• [How to complete this task]: All the lines below need to be output exactly, apart from any images.

• [Available data]:
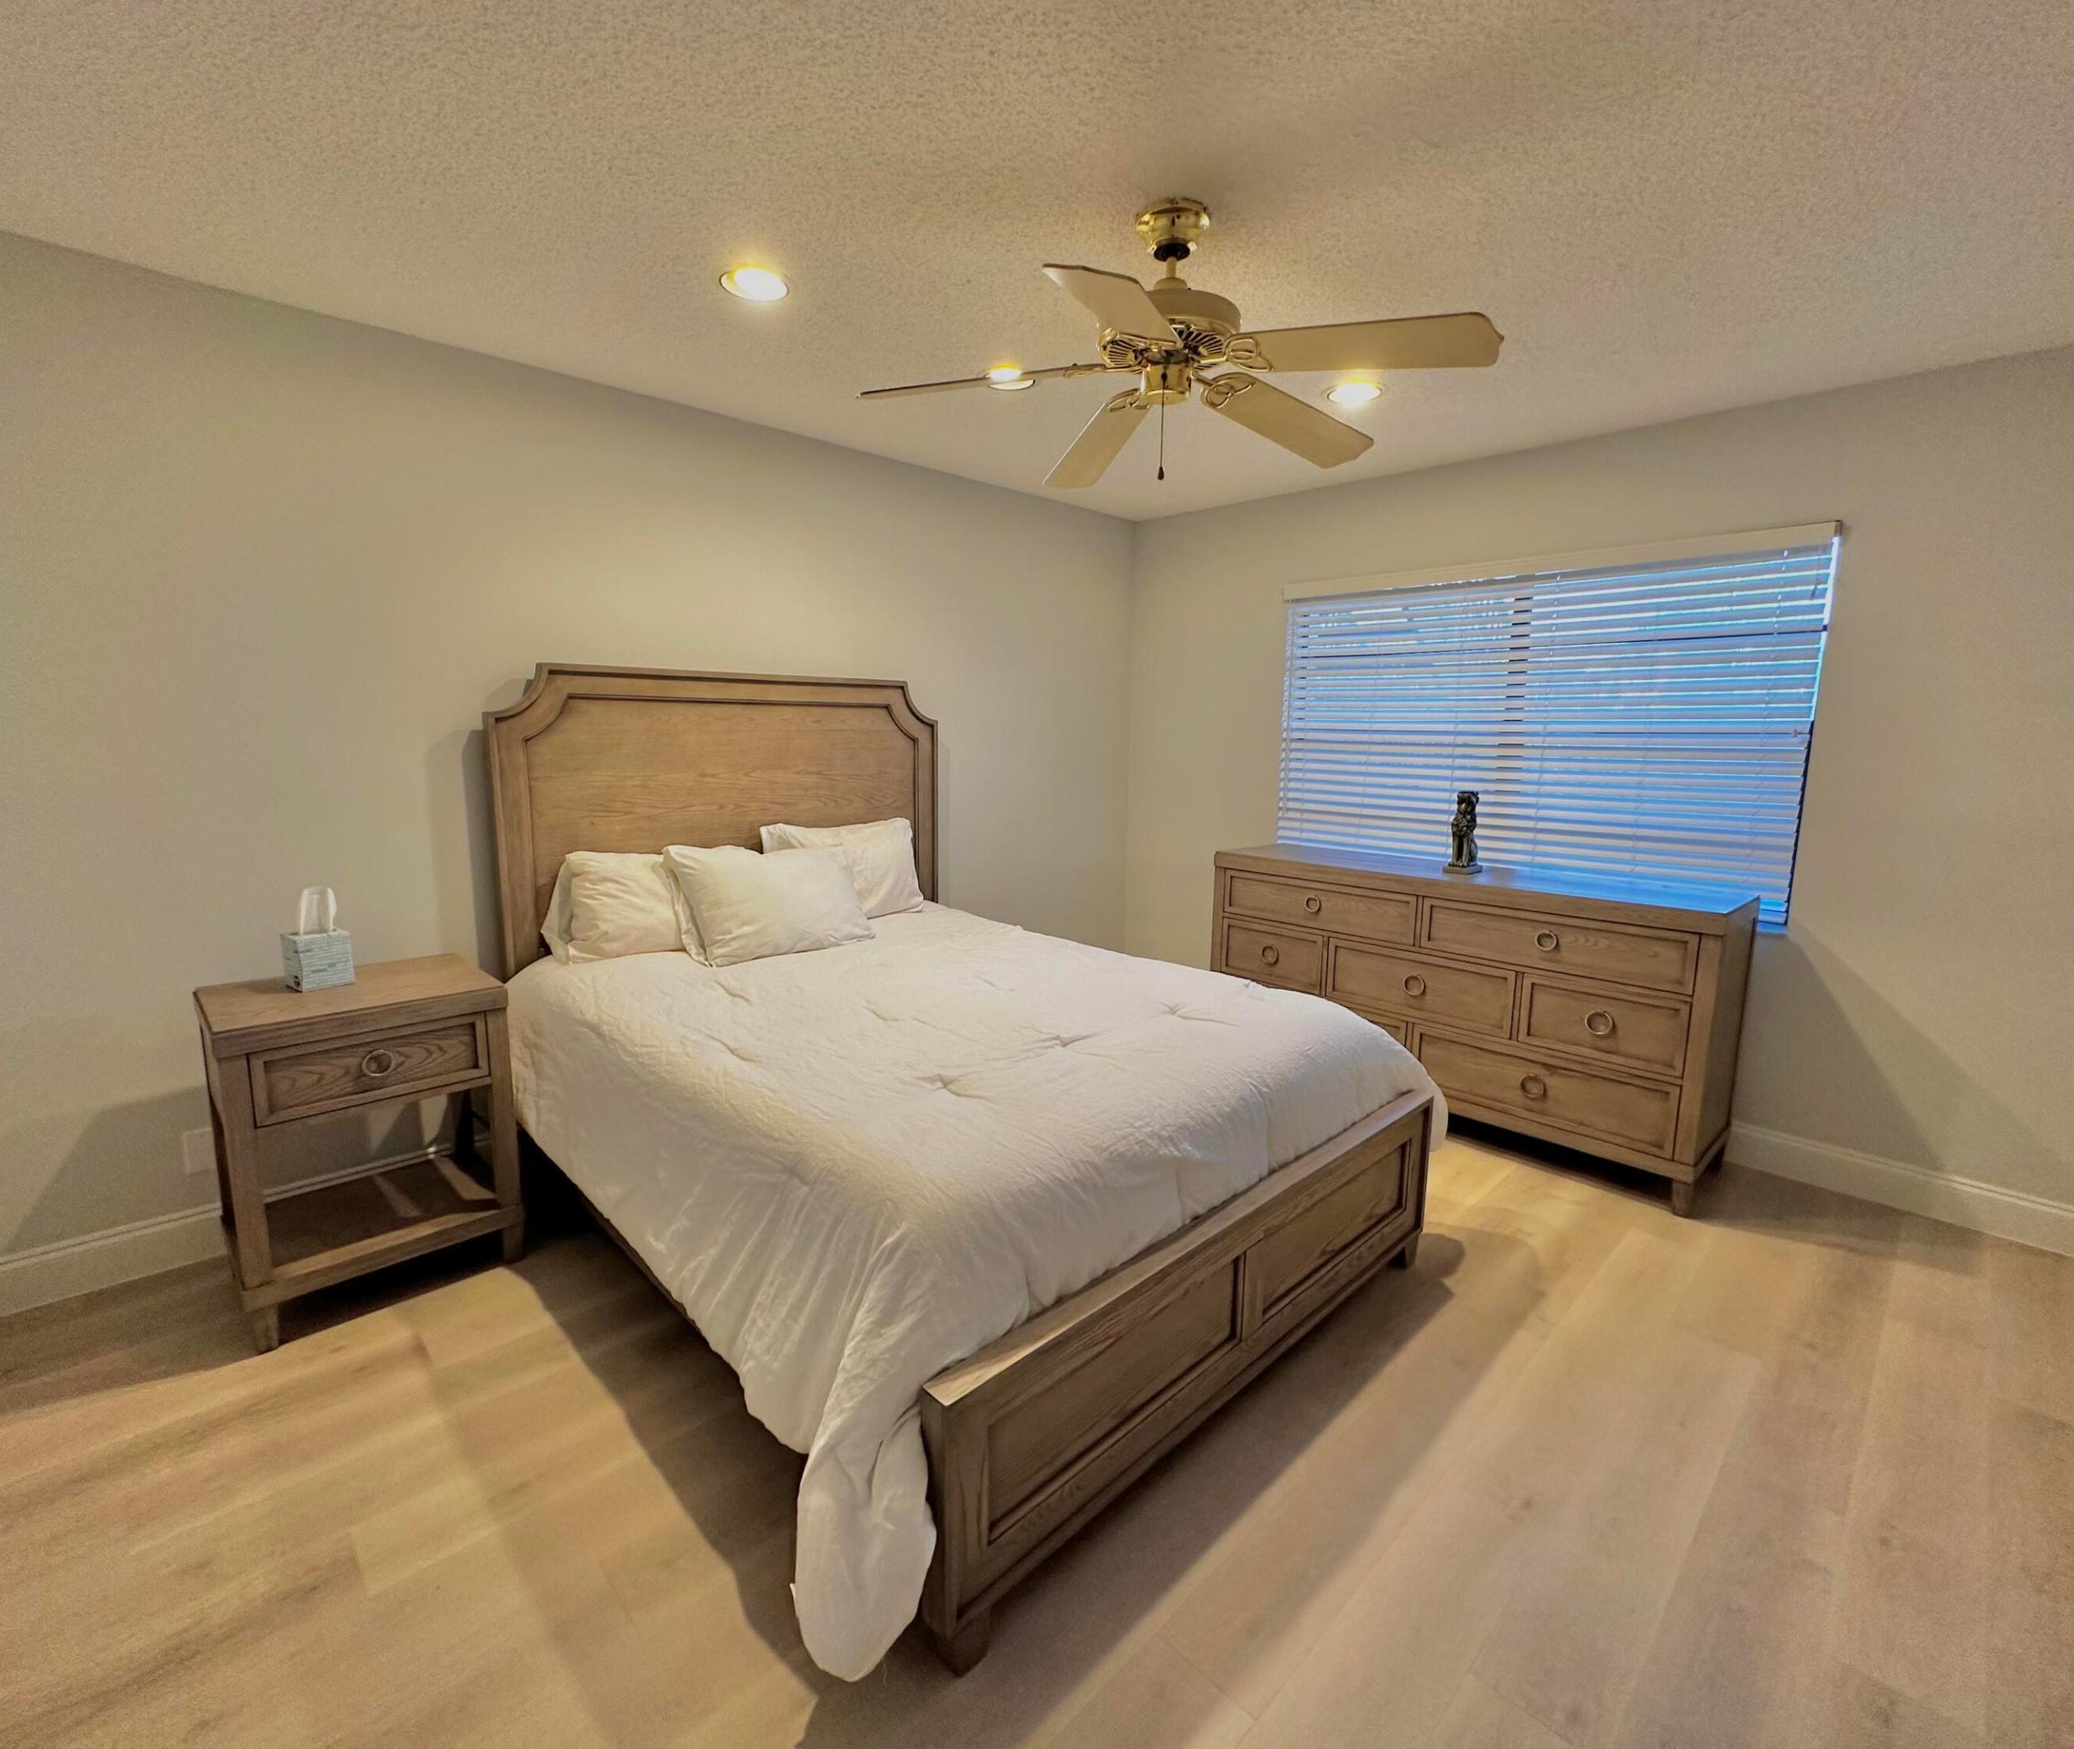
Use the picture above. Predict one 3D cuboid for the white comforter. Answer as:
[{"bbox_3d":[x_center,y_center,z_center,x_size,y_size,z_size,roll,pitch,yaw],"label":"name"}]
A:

• [Expected answer]:
Use the picture above. Predict one 3D cuboid for the white comforter. Answer as:
[{"bbox_3d":[x_center,y_center,z_center,x_size,y_size,z_size,roll,pitch,yaw],"label":"name"}]
A:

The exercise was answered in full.